TRECHO -
━━━━━━━━

* Ecio Rodrigues
Há dois pontos importantes na discussão sobre
a realização dum plebiscito para a reforma política. Primeiro, que, ao
que tudo indica, o Congresso, na sua composição atual, não vai fazer a
reforma que a sociedade almeja. Segundo, que o nosso histórico com a
realização de plebiscitos não é dos melhores.
A suposição de que
os ocupantes das cadeiras do Senado e da Câmara não vão aprovar as
mudanças exigidas pela sociedade está longe de denotar um mero exercício
de adivinhação. As posições assumidas pelos parlamentares são
sintomáticas. No último dia 09 de julho, por exemplo, o Senado derrubou a
proposta de emenda constitucional que previa a redução do número de
suplentes, que passariam de dois para apenas um. Embora os senadores
tenham voltado atrás e aprovado a PEC, o episódio deu uma demonstração
inequívoca da má vontade do Congresso com relação à reforma política.
Diga-se
que a suplência no Senado representa, sem medo de errar, o desvio mais
perigoso imposto pelo sistema eleitoral em vigor. Cerca de um terço dos
senadores que representam o povo brasileiro e votam as leis pátrias não
recebeu voto de nenhum eleitor. Na prática, portanto, permanece a figura
do “senador biônico”, criada pelo regime militar e de triste memória na
história nacional.
Evidentemente, a anormalidade não se
restringe ao fato de a legislação prever um ou mais suplentes – ou à
possibilidade de a suplência ser exercida por cônjuge ou parente do
senador titular. O que a sociedade espera é que essa distorção seja
abolida, de forma que não seja possível a eleição de senadores que não
tenham sido votados.
Como igualmente espera acabar com a
possiblidade de eleição de deputados mediante artifícios como o
denominado “coeficiente eleitoral”. Estima-se que mais de um terço dos
deputados não receberam a quantidade de votos necessária para sua
eleição.

━━━━━━━━

Registros contidos em um conjunto de dados
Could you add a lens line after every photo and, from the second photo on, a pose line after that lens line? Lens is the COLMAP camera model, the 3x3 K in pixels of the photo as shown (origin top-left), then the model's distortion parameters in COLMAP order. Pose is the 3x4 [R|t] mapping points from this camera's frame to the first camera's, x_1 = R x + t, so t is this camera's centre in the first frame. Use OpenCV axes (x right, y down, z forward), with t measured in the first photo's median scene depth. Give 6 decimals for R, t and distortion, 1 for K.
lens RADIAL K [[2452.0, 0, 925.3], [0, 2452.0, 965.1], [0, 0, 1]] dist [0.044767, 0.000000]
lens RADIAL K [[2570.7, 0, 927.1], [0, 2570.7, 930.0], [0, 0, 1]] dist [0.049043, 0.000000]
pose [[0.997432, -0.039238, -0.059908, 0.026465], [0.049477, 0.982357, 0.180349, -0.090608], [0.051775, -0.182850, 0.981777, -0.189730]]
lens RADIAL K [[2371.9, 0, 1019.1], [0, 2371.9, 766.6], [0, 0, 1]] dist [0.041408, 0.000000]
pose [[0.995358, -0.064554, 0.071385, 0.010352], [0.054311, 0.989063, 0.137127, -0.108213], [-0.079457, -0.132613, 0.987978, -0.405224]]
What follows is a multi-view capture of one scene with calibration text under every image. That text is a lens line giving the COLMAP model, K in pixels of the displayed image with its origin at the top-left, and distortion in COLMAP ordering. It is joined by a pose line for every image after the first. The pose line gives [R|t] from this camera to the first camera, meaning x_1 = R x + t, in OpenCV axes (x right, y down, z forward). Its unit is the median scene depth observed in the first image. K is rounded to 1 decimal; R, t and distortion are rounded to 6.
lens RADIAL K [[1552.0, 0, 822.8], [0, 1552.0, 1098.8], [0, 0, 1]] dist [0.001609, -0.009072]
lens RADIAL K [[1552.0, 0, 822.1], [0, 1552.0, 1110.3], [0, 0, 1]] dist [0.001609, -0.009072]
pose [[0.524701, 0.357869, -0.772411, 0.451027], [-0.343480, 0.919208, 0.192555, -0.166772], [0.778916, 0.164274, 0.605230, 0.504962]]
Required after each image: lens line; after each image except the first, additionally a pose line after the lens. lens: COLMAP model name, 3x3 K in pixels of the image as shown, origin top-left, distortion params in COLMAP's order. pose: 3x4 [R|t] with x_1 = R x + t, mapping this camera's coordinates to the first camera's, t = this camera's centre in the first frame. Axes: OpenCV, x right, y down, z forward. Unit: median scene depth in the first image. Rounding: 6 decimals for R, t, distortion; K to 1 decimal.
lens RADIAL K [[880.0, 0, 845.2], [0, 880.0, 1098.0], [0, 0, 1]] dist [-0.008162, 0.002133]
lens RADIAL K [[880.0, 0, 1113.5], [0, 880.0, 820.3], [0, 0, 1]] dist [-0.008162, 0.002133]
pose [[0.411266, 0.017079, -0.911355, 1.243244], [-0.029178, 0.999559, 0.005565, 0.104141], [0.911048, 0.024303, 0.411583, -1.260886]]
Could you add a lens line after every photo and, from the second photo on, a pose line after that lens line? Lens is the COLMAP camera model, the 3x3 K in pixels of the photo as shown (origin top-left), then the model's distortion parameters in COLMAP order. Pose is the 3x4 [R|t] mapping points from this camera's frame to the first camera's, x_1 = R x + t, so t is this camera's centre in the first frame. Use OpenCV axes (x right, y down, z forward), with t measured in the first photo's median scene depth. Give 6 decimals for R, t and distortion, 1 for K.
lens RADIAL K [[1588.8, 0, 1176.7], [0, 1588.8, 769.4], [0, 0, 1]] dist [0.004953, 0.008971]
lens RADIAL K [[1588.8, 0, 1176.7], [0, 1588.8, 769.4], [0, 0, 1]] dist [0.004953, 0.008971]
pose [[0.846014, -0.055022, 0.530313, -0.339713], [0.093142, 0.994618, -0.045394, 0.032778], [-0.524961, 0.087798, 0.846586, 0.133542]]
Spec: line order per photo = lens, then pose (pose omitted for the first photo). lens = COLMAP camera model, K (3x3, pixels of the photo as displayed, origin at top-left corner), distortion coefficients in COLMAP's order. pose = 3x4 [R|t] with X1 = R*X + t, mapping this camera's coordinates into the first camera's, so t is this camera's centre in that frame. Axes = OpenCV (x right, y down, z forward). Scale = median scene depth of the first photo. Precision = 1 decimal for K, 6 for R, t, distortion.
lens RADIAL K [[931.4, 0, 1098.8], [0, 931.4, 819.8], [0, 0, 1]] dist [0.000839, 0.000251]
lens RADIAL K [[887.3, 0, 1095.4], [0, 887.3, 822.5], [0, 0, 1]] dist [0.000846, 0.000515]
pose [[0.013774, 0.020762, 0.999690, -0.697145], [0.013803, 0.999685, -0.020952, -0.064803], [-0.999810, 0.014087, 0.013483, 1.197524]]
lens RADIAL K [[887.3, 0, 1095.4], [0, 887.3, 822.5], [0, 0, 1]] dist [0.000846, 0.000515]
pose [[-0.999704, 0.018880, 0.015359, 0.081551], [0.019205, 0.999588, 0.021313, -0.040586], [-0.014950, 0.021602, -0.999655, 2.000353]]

━━━━━━━━

TAREFAS E EXERCÍCIOS -
**1.** Reproduza o trecho do texto sobre a reforma política que vai de "Evidentemente, a anormalidade" até "tenham sido votados.".
**2.** Liste todos os órgãos legislativos citados no texto sobre a reforma política.
Os registros não têm nenhum papel no que se pede aqui.

PROBLEMAS RESOLVIDOS -
**1.**
Evidentemente, a anormalidade não se
restringe ao fato de a legislação prever um ou mais suplentes – ou à
possibilidade de a suplência ser exercida por cônjuge ou parente do
senador titular. O que a sociedade espera é que essa distorção seja
abolida, de forma que não seja possível a eleição de senadores que não
tenham sido votados.

**2.** Congresso; Senado; Câmara